--- TASK INPUT Enclosed Below ---
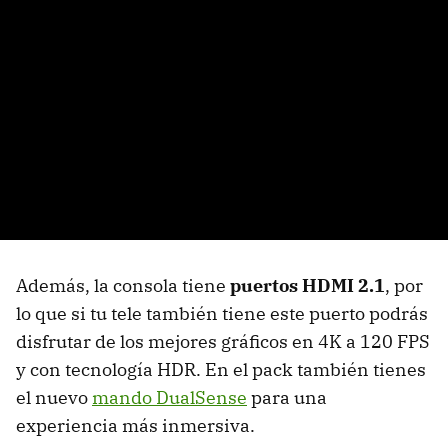
Además, la consola tiene
puertos HDMI 2.1
, por
lo que si tu tele también tiene este puerto podrás
disfrutar de los mejores gráficos en 4K a 120 FPS
y con tecnología HDR. En el pack también tienes
el nuevo
mando DualSense
para una
experiencia más inmersiva.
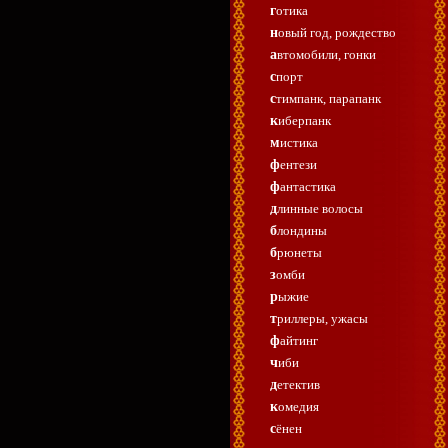
готика
новый год, рождество
автомобили, гонки
спорт
стимпанк, парапанк
киберпанк
мистика
фентези
фантастика
длинные волосы
блондины
брюнеты
зомби
рыжие
триллеры, ужасы
файтинг
чиби
детектив
комедия
сёнен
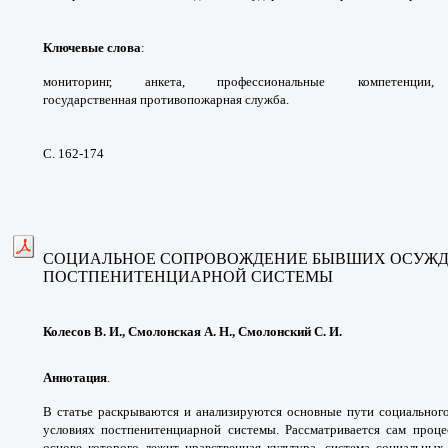
Ключевые слова
:
мониторинг, анкета,
профессиональные компетенц
государственная
противопожарная служба.
С. 162-174
СОЦИАЛЬНОЕ СОПРОВОЖДЕНИЕ
БЫВШИХ ОСУЖД
ПОСТПЕНИТЕНЦИАРНОЙ СИСТЕМЫ
Колесов В. И., Смолонская А. Н., Смолонский С. И.
Аннотация
.
В статье раскрываются и
анализируются основные пути социально
условиях
постпенитенциарной системы. Рассматривается
сам проце
основе которого лежит нравственная
культура, система социальны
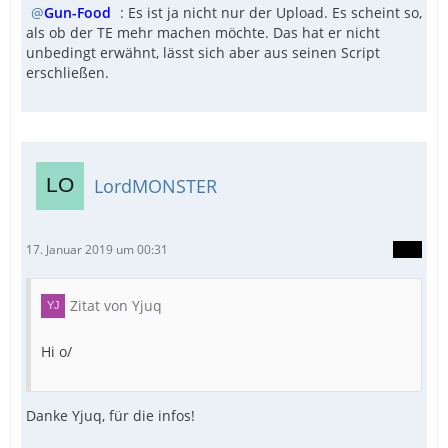
Gun-Food
: Es ist ja nicht nur der Upload. Es scheint so,
als ob der TE mehr machen möchte. Das hat er nicht
unbedingt erwähnt, lässt sich aber aus seinen Script
erschließen.
LordMONSTER
17. Januar 2019 um 00:31
Zitat von Yjuq
Hi o/
Danke Yjuq, für die infos!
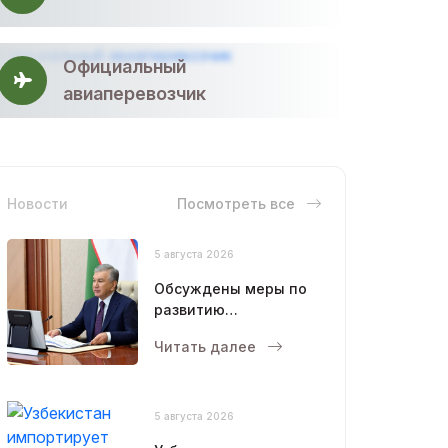
Официальный
авиаперевозчик
Новости
Посмотреть все
5 августа 2026
Обсуждены меры по
развитию
животноводства и
Читать далее
птицеводства
5 августа 2026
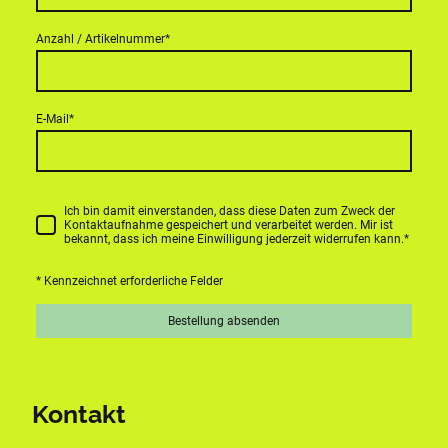
Anzahl / Artikelnummer
*
E-Mail
*
Ich bin damit einverstanden, dass diese Daten zum Zweck der
Kontaktaufnahme gespeichert und verarbeitet werden. Mir ist
bekannt, dass ich meine Einwilligung jederzeit widerrufen kann.
*
* Kennzeichnet erforderliche Felder
Bestellung absenden
Kontakt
--- End of Enclosed TASK INPUT ---
WORK REQUEST
Take every line from the data that includes the word "también".

ANSWER TO THIS PROBLEM
lo que si tu tele también tiene este puerto podrás
y con tecnología HDR. En el pack también tienes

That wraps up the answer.